Etrafımızı saran adamlarla, kızlarla birbirimize daha çok yanaştık. Alçaklar kurt sürüsü gibiydiler... Hilal operasyonu mu yapıyorsunuz ayol! Ne bu aksiyon!

Kolum alçıda olmasa bir şekilde kurtulma ihtimalimiz vardı, lakin ben bu durumdayken ve Ece ağlamaktan bir hal olmuşken kurtulacağımıza pek bel bağlayamıyordum, ne yazık ki...

"Ahey ahey! Daha diplomamı alamadımmm! Vah benim anam oyyy!" diyerek ağıt yakan Eceyle gülsem mi ağlasam mı bilemedim.

"Gerizekalı! Ağlayıp durma. Sinirlerimi bozuyorsun! O diplomayı da alıp götüne sokacağım şimdi! Olmayan diplomanın derdine düştü, hiç başka derdimiz yokmuş gibi!" diyerek bağırdı Nur. "O değil de ben açıktım kızlar. Acaba bu adamlar insafa gelip bize yemek verirler mi?" dememle bakışları gerçekliğimi sorgularcasına bana dönmüşlerdi. Yanlız beni de anlayın ponçiklerim. Nerdeyse 1 gündür hiçbir şey yememiştim. Serum dışında!

Kafama aldığım darbeyle susmam gerektiğini anladım. "Elf soyuna sıçtığımın Perisi" diyerek mırıldandı Nur. Adamlar şaşkın ördek yavruları gibi birbirlerine bakıyorlardı.
Sanırsam bizim bu birbirinden saçma konuşmalarımız onların son kalan beyin hücrelerini de yakmıştı. Adamların arkadan gelen birine yol vermesiyle adamın biri bize doğru yaklaşmaya başladı.

Sanırsam onların ele başıydı. Ellerindeki silahlarla etrafimızda daire şeklinde dizilmiş bekleyen şerfsizlerle kaçabilecek bir yerimiz kalmıyordu. Üç tane kızdan da bu kadar korkulmazdı ama be....Bu tedbir de neyin nesi, kimin fesiydi?

"Kızlar eğiliyoruz yavaşca. Yere çömün." diyerek elimi yere doğru sallayarak eğilmeye başladım yavaşça.

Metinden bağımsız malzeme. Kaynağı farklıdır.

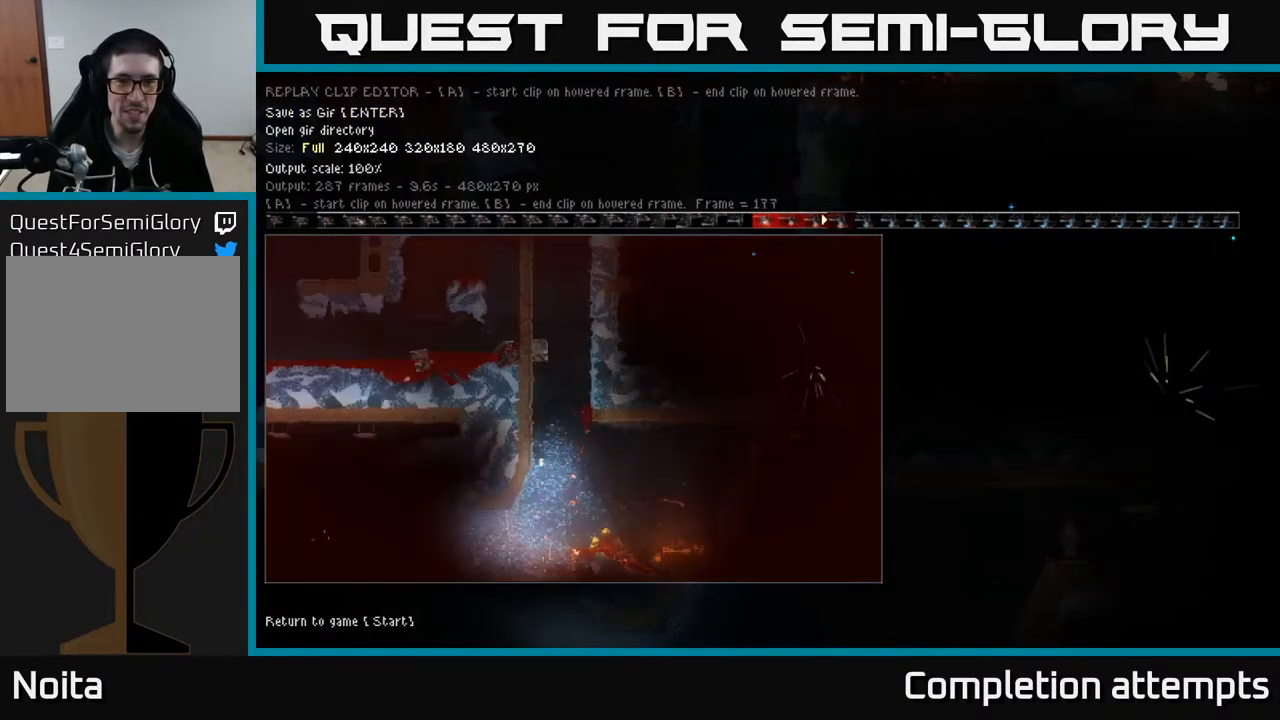
{"buttons": [], "left_stick": "center", "right_stick": "center", "events": [[83, "DPAD_RIGHT", "up"], [167, "DPAD_RIGHT", "down"], [267, "DPAD_RIGHT", "up"], [367, "DPAD_RIGHT", "down"], [483, "DPAD_RIGHT", "up"]]}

Kızlarda iki yanımda sorgulamadan benimle birlikte çökmüşlerdi.
"Iyi de biz şimdi niye çömdük?" diye sordu fısıldayarak Ece. "Ilk defa çok mantıklı konuştun arkadaşım. Evet niye??" dedi Nur da.

"Bir keresinde bir belgesel de denk gelmiştim. Orda diyordu ki, köpeklerin karşısında çömüp göz hızasına gelince bir şey yapmıyorlarmış." dedim çok ciddi bir şekilde.

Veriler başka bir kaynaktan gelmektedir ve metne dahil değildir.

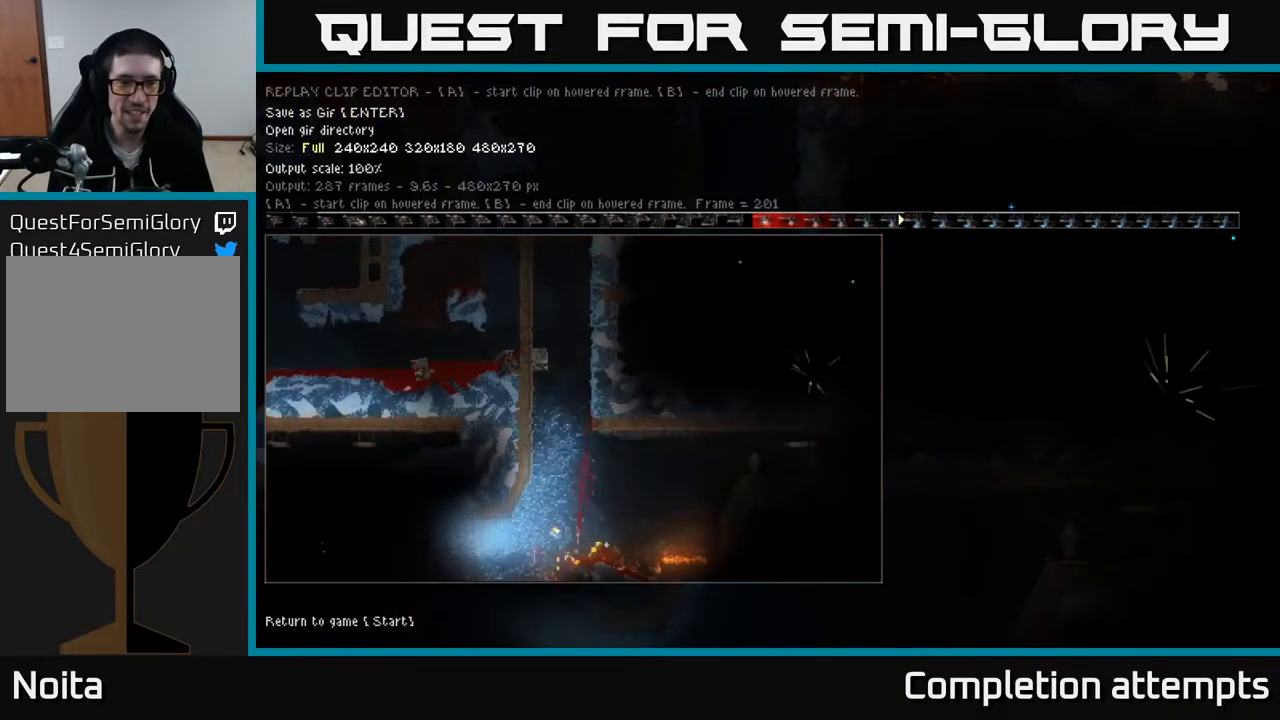
{"buttons": [], "left_stick": "center", "right_stick": "center", "events": [[200, "DPAD_RIGHT", "down"], [317, "DPAD_RIGHT", "up"]]}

Ece ve Nur birbirlerine bakıp aniden ayağa kalktılar. "Kalk, kalk! Bende sanıyorum bir bildiği var da çömüyoruz! Hay allahım ya!" demişti Nur söylenerek.

Ne var, bence gayet mantıklıydı!?
"Sizin ne işiniz var gece gece burda!" diye bağırdı karşımızda duran adam. Hödük müsün acaba? demedim tabiki! Saçmalamayın. Kendimizi durduk yere öldürtmeye gerek yok.

"Hepsi bu ikisinin suçu! Siz bunları alın beni salın!" dedi Nur. "Ne!? Benim suçum mu! Kimdi taksiçi beye 'Bizi kafana göre bir yerde tükür ağabey' diyen! Çok afedersiniz ama hepsi bu sarı çıyanın suçu beyefendi!" dedim gözlerimi belerterek.

Bu durumda bile kibarlığımı koruyorum falan sanmayın cancağazlarım. Tamamıyle göt korkusuydu şu an ki tepkim. Yani köprüyü geçene kadar ayıya dayı demek gibi düşünün.

"En masumları benim, kimse kusura bakmasın! Beni zorla bindirdiniz taksiye! Ne olduğunu bile anlamadım. Zaten her şey de bu Peri'nin başının altından çıktı! Yok neymiş hastaneden kurtarıcakmışız onu! Hanımefendiye rahat hastane koltukları battı!" diyerek çirkefleşmişti Ece de. Göt korkusundan topu durmadan birbirimize atıyorduk anlayacağınız.

Adam daha fazla dayanamamış ola ki "Yeter kesin! Tek bir kelime daha edenin dilini keserim!!" diyerek bizi tehtit etti. Silah tuttuğu elini de üzerimize dogrultmuştu.

"Hah şöyle anasını satayım ya! Ne kafa acıyonuz, dır dır dır!" dedi silahıyla kafasını kaşıyarak. "Alın şunları depoya götürün! Bunlarla napıcamızı sonra düşünürüz." dedi şerefsiz. Dilimi kesmekle tehtit etmeseydin anlaşabilirdik yiğido, ama artık ezeli düşmanımsın!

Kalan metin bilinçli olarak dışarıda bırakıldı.